■ Page text:
■ ■ ■ ■ ■ ■ ■

Figure 2: Proposed treatment approach to ICPI-induced hepatotoxicity.

Drug Regimen

Grade 3-4

Ipilimumab 3mg/kg every 3 weeks

1%

Nivolumab 3mg/kg every 2 weeks

2%

Pembrolizumab 2mg/kg every 2-3 weeks

1%

Ipilimumab + Nivolumab (3mg/kg + 1mg/kg every 3 weeks)

19%

Table 2: Frequency of hepatotoxicity based on treatment regimen.

It is important to closely monitor liver function tests (LFTs) while on treatment with CTLA-4 or PD-1 inhibitors. In the event of raised LFTs, it would be prudent to exclude viral and auto-immune causes as well as haemochromatosis as part of initial investigations should include:

  1. Viral screen: Epstein Bar Virus (EBV), Cytomegalovirus (CMV), Hepatitis B & C, Hepatitis A, D & E if recent history of travel outside the United Kingdom.
  2. Autoimmune screen: Anti-nuclear antibody (ANA), Anti-neutrophil cytoplasmic antibody (ANCA), Anti–smooth muscle antibody (ASMA).
  3. Iron studies.

An ultrasound of the liver may be helpful to rule out obstruction of the biliary tree as well assess for masses in liver parenchyma i.e. abscess, new diagnosis or confirmation of progression of previously identified liver metastases. While an ultrasound may not identify tell-tale signs of ICPI-associated hepatotoxicity, a CT scan may identify mild hepatomegaly, peri-portal oedema or peri-portal lymphadenopathy [30]. A liver biopsy is not indicated but if diagnostic ambiguity prevails it may be considered and would demonstrate severe pan-lobular hepatitis with prominent perivenular infiltrates with endothelialitis. A primary biliary pattern with mild portal mononuclear infiltrate around proliferated bile ductules has also been reported [31].

■ ■ ■ ■ ■ ■ ■

■ Problems and tasks:
a) According to the hepatotoxicity text, what frequency of grade 3-4 hepatotoxicity goes with ipilimumab plus nivolumab (3mg/kg + 1mg/kg every 3 weeks)?
b) Using the hepatotoxicity text, explain what a liver ultrasound may help with.

■ Source information:
■ ■ ■ ■ ■ ■ ■

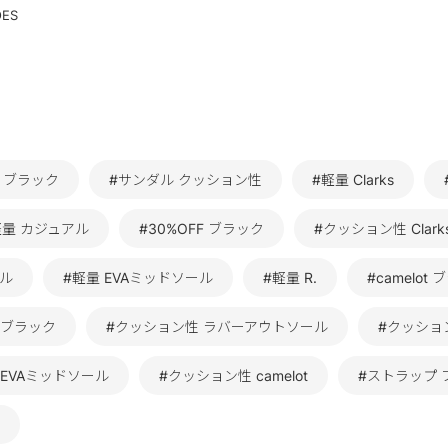
OES
 ブラック
#サンダル クッション性
#軽量 Clarks
軽量 カジュアル
#30%OFF ブラック
#クッション性 Clark
ール
#軽量 EVAミッドソール
#軽量 R.
#camelot
 ブラック
#クッション性 ラバーアウトソール
#クッション
EVAミッドソール
#クッション性 camelot
#ストラップ 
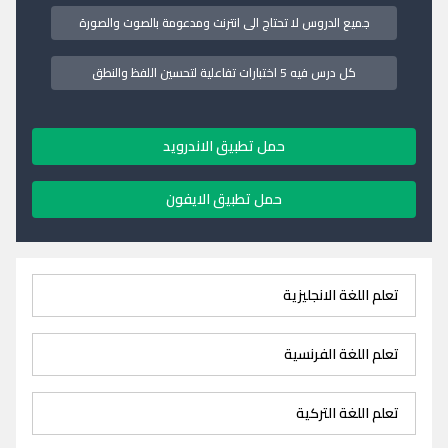
جميع الدروس لا تحتاج الى انترنت ومدعومة بالصوت والصورة
كل درس فيه 5 اختبارات تفاعلية لتحسين اللفظ والنطق
حمل تطبيق الاندرويد
حمل تطبيق الايفون
تعلم اللغة الانجليزية
تعلم اللغة الفرنسية
تعلم اللغة التركية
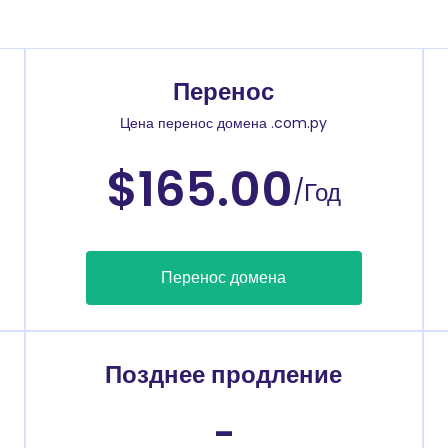
Перенос
Цена перенос домена .com.py
$165.00
/Год
Перенос домена
Позднее продление
-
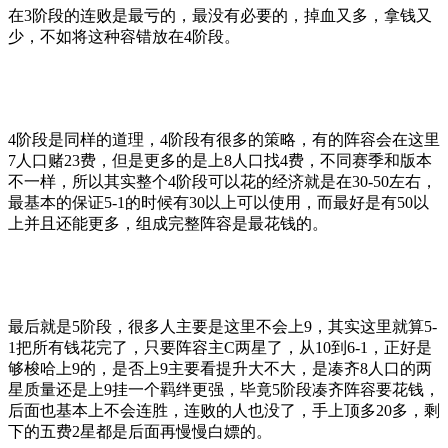
在3阶段的连败是最亏的，最没有必要的，掉血又多，拿钱又
少，不如将这种容错放在4阶段。
4阶段是同样的道理，4阶段有很多的策略，有的阵容会在这里
7人口赌23费，但是更多的是上8人口找4费，不同赛季和版本
不一样，所以其实整个4阶段可以花的经济就是在30-50左右，
最基本的保证5-1的时候有30以上可以使用，而最好是有50以
上并且还能更多，组成完整阵容是最花钱的。
最后就是5阶段，很多人主要是这里不会上9，其实这里就算5-
1把所有钱花完了，只要阵容主C两星了，从10到6-1，正好是
够梭哈上9的，是否上9主要看提升大不大，是凑齐8人口的两
星质量还是上9挂一个羁绊更强，毕竟5阶段凑齐阵容要花钱，
后面也基本上不会连胜，连败的人也没了，手上顶多20多，剩
下的五费2星都是后面再慢慢白嫖的。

■ ■ ■ ■ ■ ■ ■

■ Exercise answers:
a) 19%

b) It can help rule out obstruction of the biliary tree and assess for masses in the liver parenchyma, such as an abscess, a new diagnosis, or confirmation that previously identified liver metastases have progressed. However, it may not identify the tell-tale signs of ICPI-associated hepatotoxicity.